> [SOURCE PASSAGE]
□ □ □ □ □ □ □

December 8, 2019

Minnesota State Fair E. coli O157 Outbreak Sickens 11; 1 With HUS

An E. coli O157 outbreak associated with the Minnesota State Fair has sickened 11 people, according to the Minnesota Department of Health (MDH). This Minnesota State Fair E. coli outbreak was announced today. Evidence suggests that contact with livestock is a “key factor” in this outbreak.

E. coli O157 Outbreak at Minnesota State Fair Sickens 11

Patients interviewed by public health officials say that they visited the fair between August 25, 2019 and September 2, 2019. Illness onset dates range from August 29, 2019 to September 6, 2019. Whole genome sequencing indicates that the E. coli O157 strains are closely related.

Six people were hospitalized; one remains in the hospital. One person has developed hemolytic uremic syndrome (HUS), a type of kidney failure that is potentially fatal. Cases range in age from 2 to 43 years. HUS is most common in children under the age of 10.

Most of those sickened visited the Miracle of Birth exhibit and had direct contact with calves, goats, sheep, or piglets. Ruminant animals such as goats and cows can carry E. coli bacteria in their intestines without appearing ill. The bacteria is shed in the animal’s feces, which then contaminate the animal’s coat and its environment, including fences, gates, bedding, and the floor. In fact, some cases did not contact animals and may have been exposed through contaminated surfaces such as fence rails.

MDH State Public Health Veterinarian Joni Scheftel said in a statement, “These infections can have serious health impacts and there is always a chance that an ill person can pass along the infection to others through close contact. Anyone who believes they may have developed an E. coli O157 infection should contact their health care provider. E. coli O157 infections should not be treated with antibiotics, as this might lead to serious complications.”

Dr. Scheftel added that since the fair ended on Labor Day, there is little chance of ongoing exposure.

Attorney Fred Pritzker

You can contact attorney Fred Pritzker for help by calling 1-888-377-8900.

Minnesota lawyer Fred Pritzker, who has represented many clients sickened with E. coli infections and HUS, said, “Sadly, this is not the first or last E. coli outbreak associated with fairs and contact with animals. No one should get seriously ill just because they went to a fair.”

E. coli O157 produces Shiga toxins, which attack the lining of the intestines. The toxins also kill red blood cells, which can damage the kidneys and cause strokes and seizures. The symptoms of a Shiga toxin-producing E. coli infection include severe and painful stomach cramps, along with diarrhea that is usually bloody. Some people may also have a mild fever, nausea, and vomiting. Symptoms of hemolytic uremic syndrome include little urine output, easy bruising, lethargy, and pale skin.

□ □ □ □ □ □ □

> [GIVEN RECORDS]
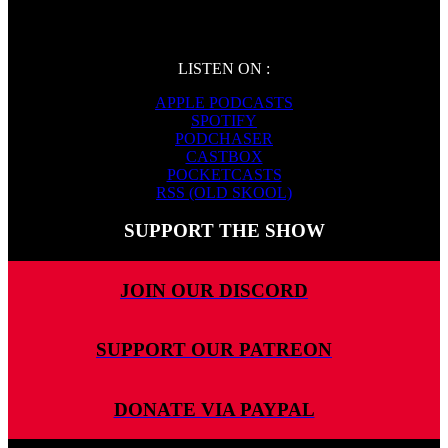
LISTEN ON :
APPLE PODCASTS
SPOTIFY
PODCHASER
CASTBOX
POCKETCASTS
RSS (OLD SKOOL)
SUPPORT THE SHOW
JOIN OUR DISCORD
SUPPORT OUR PATREON
DONATE VIA PAYPAL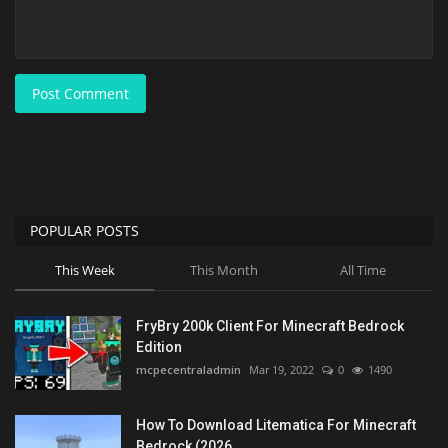
Post Comment
POPULAR POSTS
This Week
This Month
All Time
FryBry 200k Client For Minecraft Bedrock
Edition
mcpecentraladmin
Mar 19, 2022
0
1490
How To Download Litematica For Minecraft
Bedrock (2026...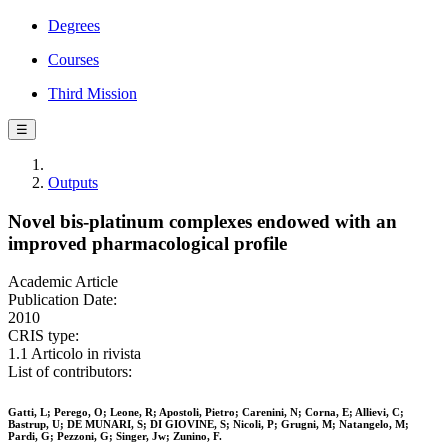
Degrees
Courses
Third Mission
☰
Outputs
Novel bis-platinum complexes endowed with an
improved pharmacological profile
Academic Article
Publication Date:
2010
CRIS type:
1.1 Articolo in rivista
List of contributors:
Gatti, L; Perego, O; Leone, R; Apostoli, Pietro; Carenini, N; Corna, E; Allievi, C;
Bastrup, U; DE MUNARI, S; DI GIOVINE, S; Nicoli, P; Grugni, M; Natangelo, M;
Pardi, G; Pezzoni, G; Singer, Jw; Zunino, F.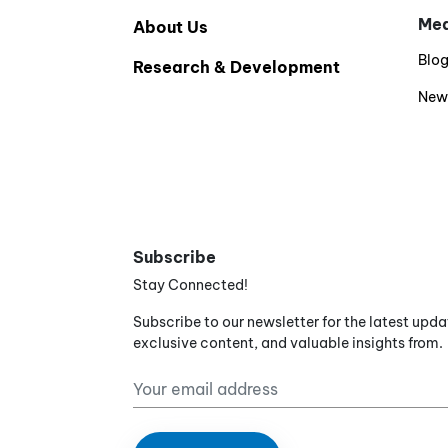
Med
About Us
Blo
Research & Development
New
Subscribe
Stay Connected!
Subscribe to our newsletter for the latest upda
exclusive content, and valuable insights from.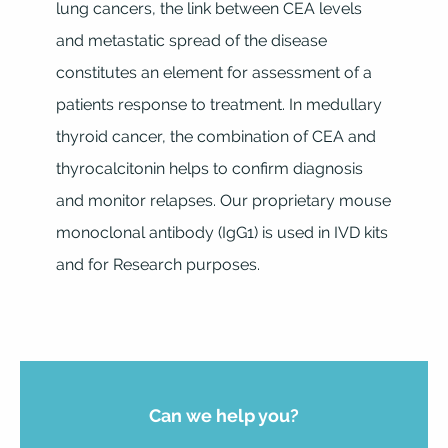
lung cancers, the link between CEA levels
and metastatic spread of the disease
constitutes an element for assessment of a
patients response to treatment. In medullary
thyroid cancer, the combination of CEA and
thyrocalcitonin helps to confirm diagnosis
and monitor relapses. Our proprietary mouse
monoclonal antibody (IgG1) is used in IVD kits
and for Research purposes.
Can we help you?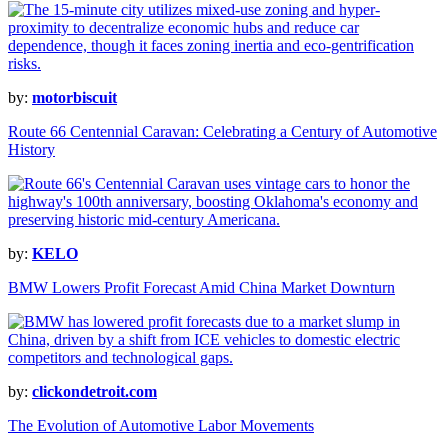
by:
motorbiscuit
Route 66 Centennial Caravan: Celebrating a Century of Automotive
History
by:
KELO
BMW Lowers Profit Forecast Amid China Market Downturn
by:
clickondetroit.com
The Evolution of Automotive Labor Movements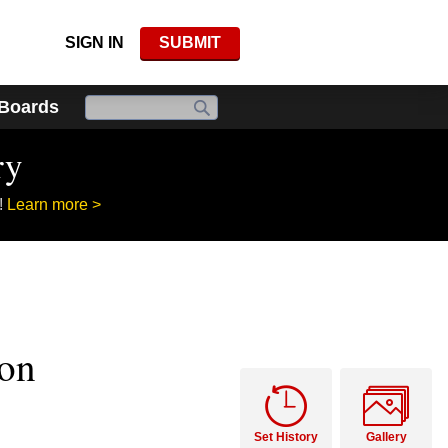
SIGN IN
SUBMIT
 Boards
ry
!
Learn more >
ion
Set History
Gallery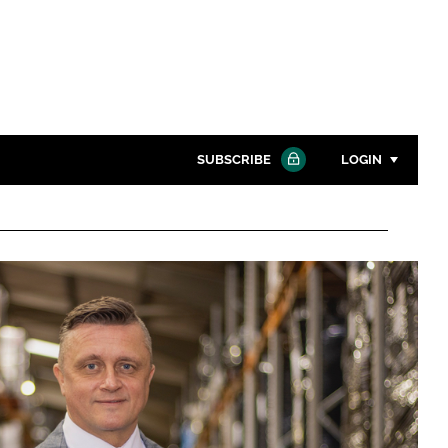
SUBSCRIBE
LOGIN
Password
Close search
Password
Remember me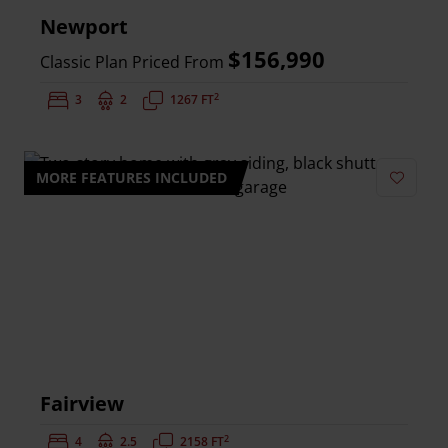
Newport
$156,990
Classic Plan Priced From
2
Bedrooms:
3
Bathrooms:
2
Square Feet:
1267 FT
MORE FEATURES INCLUDED
Add to 
Fairview
2
Bedrooms:
4
Bathrooms:
2.5
Square Feet:
2158 FT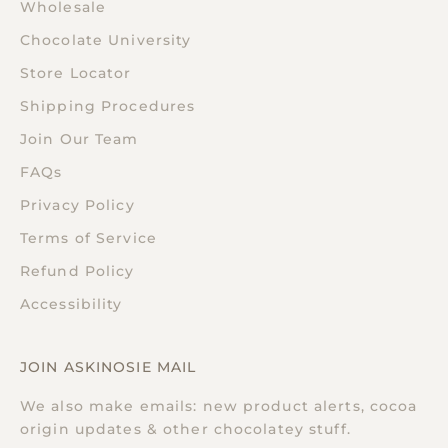
Wholesale
Chocolate University
Store Locator
Shipping Procedures
Join Our Team
FAQs
Privacy Policy
Terms of Service
Refund Policy
Accessibility
JOIN ASKINOSIE MAIL
We also make emails: new product alerts, cocoa
origin updates & other chocolatey stuff.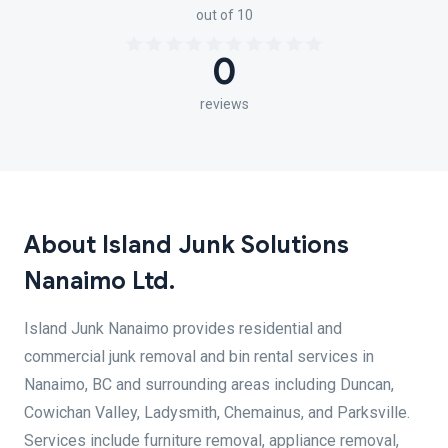
out of 10
0
reviews
About Island Junk Solutions
Nanaimo Ltd.
Island Junk Nanaimo provides residential and
commercial junk removal and bin rental services in
Nanaimo, BC and surrounding areas including Duncan,
Cowichan Valley, Ladysmith, Chemainus, and Parksville.
Services include furniture removal, appliance removal,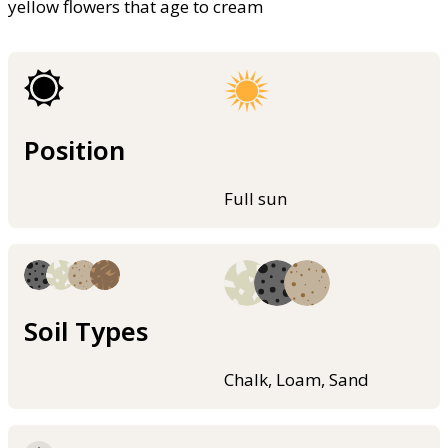
yellow flowers that age to cream
Position
Full sun
Soil Types
Chalk, Loam, Sand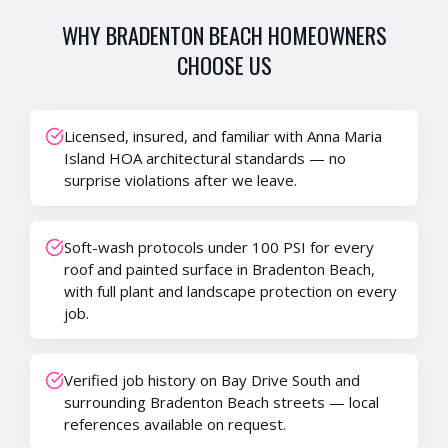
WHY
BRADENTON BEACH
HOMEOWNERS
CHOOSE US
Licensed, insured, and familiar with Anna Maria
Island HOA architectural standards — no
surprise violations after we leave.
Soft-wash protocols under 100 PSI for every
roof and painted surface in Bradenton Beach,
with full plant and landscape protection on every
job.
Verified job history on Bay Drive South and
surrounding Bradenton Beach streets — local
references available on request.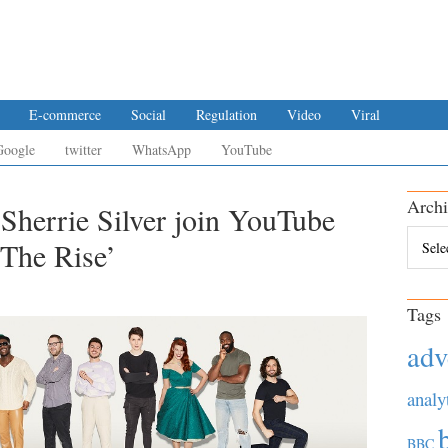
E-commerce
Social
Regulation
Video
Viral
Google
twitter
WhatsApp
YouTube
Archi
Sherrie Silver join YouTube
Archiv
‘The Rise’
Tags
adv
analy
BBC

□ □ □ □ □ □ □

> [REQUIRED ACTION 1]
According to the E. coli outbreak article, how many people were hospitalized?
> [REQUIRED ACTION 2]
Name every kind of animal that the E. coli outbreak article says most of those sickened had direct contact with at the Miracle of Birth exhibit.
> [REQUIRED ACTION 3]
Please repeat the E. coli outbreak article word for word, beginning at the words "December 8, 2019" and stopping after "are closely related.".

> [TASK SOLUTION 1]
Six people were hospitalized, and one remains in the hospital.

> [TASK SOLUTION 2]
Calves, goats, sheep, and piglets.

> [TASK SOLUTION 3]
December 8, 2019

Minnesota State Fair E. coli O157 Outbreak Sickens 11; 1 With HUS

An E. coli O157 outbreak associated with the Minnesota State Fair has sickened 11 people, according to the Minnesota Department of Health (MDH). This Minnesota State Fair E. coli outbreak was announced today. Evidence suggests that contact with livestock is a “key factor” in this outbreak.

E. coli O157 Outbreak at Minnesota State Fair Sickens 11

Patients interviewed by public health officials say that they visited the fair between August 25, 2019 and September 2, 2019. Illness onset dates range from August 29, 2019 to September 6, 2019. Whole genome sequencing indicates that the E. coli O157 strains are closely related.